What is needed:
Your job with the data below is to output exactly the lines from the one holding "funcionarios en investigación." down to the one holding "Der Hacker und die nächste Politik", both included, and no others.

[Opening Information supplied section]

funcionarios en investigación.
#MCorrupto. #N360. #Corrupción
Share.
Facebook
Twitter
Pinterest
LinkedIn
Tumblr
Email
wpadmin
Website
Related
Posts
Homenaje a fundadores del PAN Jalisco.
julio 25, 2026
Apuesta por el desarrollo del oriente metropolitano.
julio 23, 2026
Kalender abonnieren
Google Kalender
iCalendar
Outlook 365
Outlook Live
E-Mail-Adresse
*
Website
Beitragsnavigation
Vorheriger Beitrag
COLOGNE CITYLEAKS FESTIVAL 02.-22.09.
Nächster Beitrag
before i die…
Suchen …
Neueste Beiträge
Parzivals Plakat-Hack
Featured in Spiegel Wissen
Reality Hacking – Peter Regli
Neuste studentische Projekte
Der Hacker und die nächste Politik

[Closing Information supplied section]
[Opening Information supplied section]

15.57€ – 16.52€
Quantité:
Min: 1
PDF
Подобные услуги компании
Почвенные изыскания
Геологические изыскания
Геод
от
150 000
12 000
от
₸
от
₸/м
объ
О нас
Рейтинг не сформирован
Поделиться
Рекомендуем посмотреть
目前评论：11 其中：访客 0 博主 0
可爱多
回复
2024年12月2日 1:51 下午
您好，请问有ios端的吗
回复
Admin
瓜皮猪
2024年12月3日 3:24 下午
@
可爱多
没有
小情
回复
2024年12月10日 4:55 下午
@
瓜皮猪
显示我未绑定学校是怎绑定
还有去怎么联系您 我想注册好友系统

[Closing Information supplied section]

Result of the exercise:
funcionarios en investigación.
#MCorrupto. #N360. #Corrupción
Share.
Facebook
Twitter
Pinterest
LinkedIn
Tumblr
Email
wpadmin
Website
Related
Posts
Homenaje a fundadores del PAN Jalisco.
julio 25, 2026
Apuesta por el desarrollo del oriente metropolitano.
julio 23, 2026
Kalender abonnieren
Google Kalender
iCalendar
Outlook 365
Outlook Live
E-Mail-Adresse
*
Website
Beitragsnavigation
Vorheriger Beitrag
COLOGNE CITYLEAKS FESTIVAL 02.-22.09.
Nächster Beitrag
before i die…
Suchen …
Neueste Beiträge
Parzivals Plakat-Hack
Featured in Spiegel Wissen
Reality Hacking – Peter Regli
Neuste studentische Projekte
Der Hacker und die nächste Politik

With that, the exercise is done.